= POLECENIE =
Zwróć wszystkie poniższe dane linijka po linijce, bez żadnych zmian. Obrazy pomiń w odpowiedzi.

= PRZEKAZANE DANE =
■ ■ ■ ■

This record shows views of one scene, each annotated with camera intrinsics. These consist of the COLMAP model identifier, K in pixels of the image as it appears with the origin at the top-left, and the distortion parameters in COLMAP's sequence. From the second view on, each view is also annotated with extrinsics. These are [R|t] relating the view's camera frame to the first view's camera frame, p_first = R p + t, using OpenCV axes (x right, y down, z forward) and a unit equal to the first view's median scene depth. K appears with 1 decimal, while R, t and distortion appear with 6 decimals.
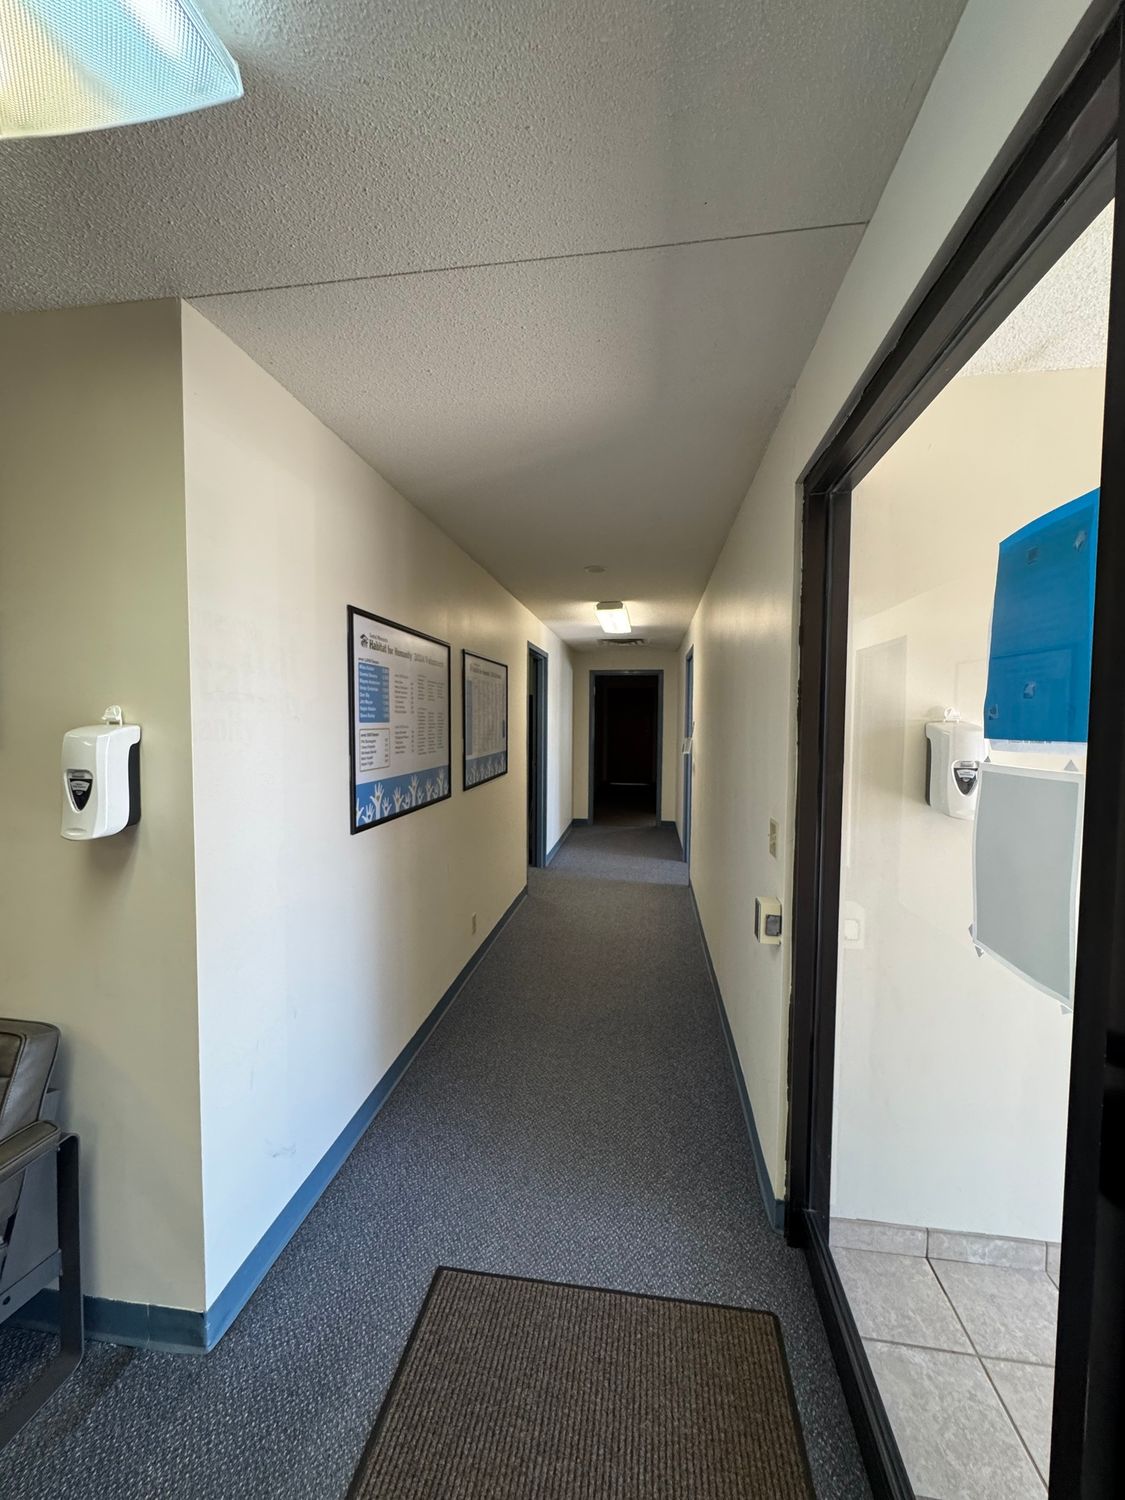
lens RADIAL K [[599.2, 0, 562.5], [0, 599.2, 750.0], [0, 0, 1]] dist [-0.001414, 0.000637]
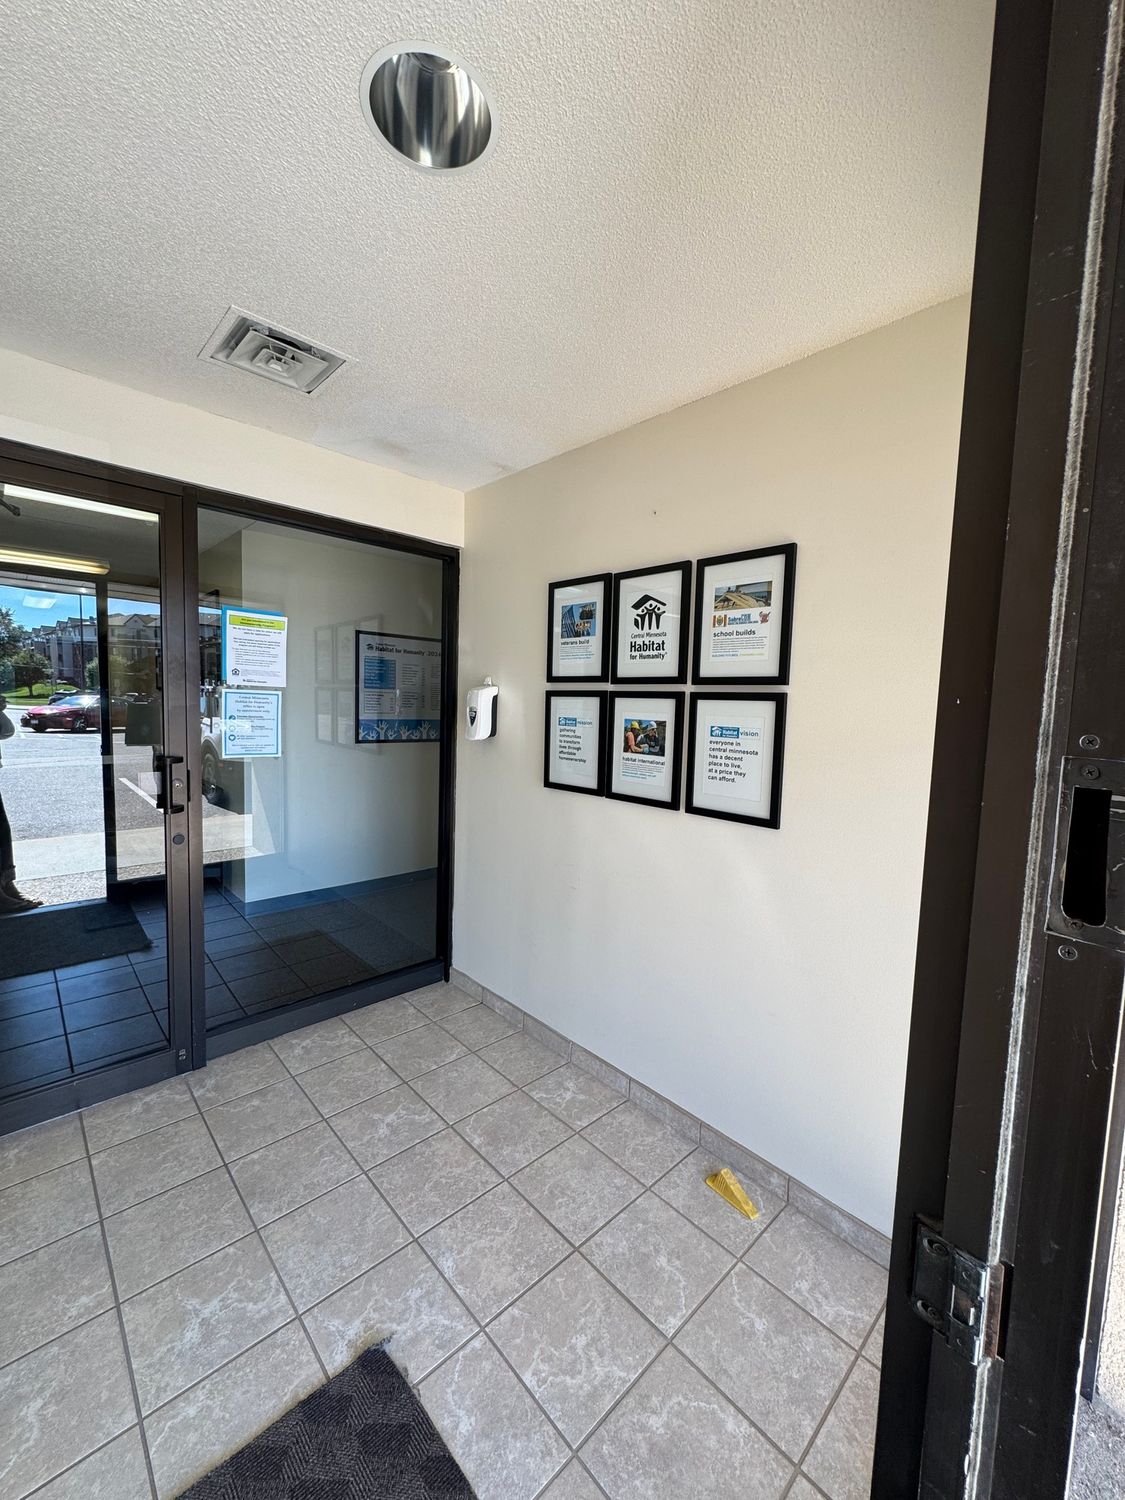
lens RADIAL K [[605.7, 0, 562.5], [0, 605.7, 750.0], [0, 0, 1]] dist [0.001127, 0.000227]
pose [[0.782947, 0.072415, -0.617859, 1.464424], [-0.063115, 0.997323, 0.036910, 0.044492], [0.618879, 0.010098, 0.785422, -0.174845]]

■ ■ ■ ■

= ODPOWIEDŹ =
This record shows views of one scene, each annotated with camera intrinsics. These consist of the COLMAP model identifier, K in pixels of the image as it appears with the origin at the top-left, and the distortion parameters in COLMAP's sequence. From the second view on, each view is also annotated with extrinsics. These are [R|t] relating the view's camera frame to the first view's camera frame, p_first = R p + t, using OpenCV axes (x right, y down, z forward) and a unit equal to the first view's median scene depth. K appears with 1 decimal, while R, t and distortion appear with 6 decimals.
lens RADIAL K [[599.2, 0, 562.5], [0, 599.2, 750.0], [0, 0, 1]] dist [-0.001414, 0.000637]
lens RADIAL K [[605.7, 0, 562.5], [0, 605.7, 750.0], [0, 0, 1]] dist [0.001127, 0.000227]
pose [[0.782947, 0.072415, -0.617859, 1.464424], [-0.063115, 0.997323, 0.036910, 0.044492], [0.618879, 0.010098, 0.785422, -0.174845]]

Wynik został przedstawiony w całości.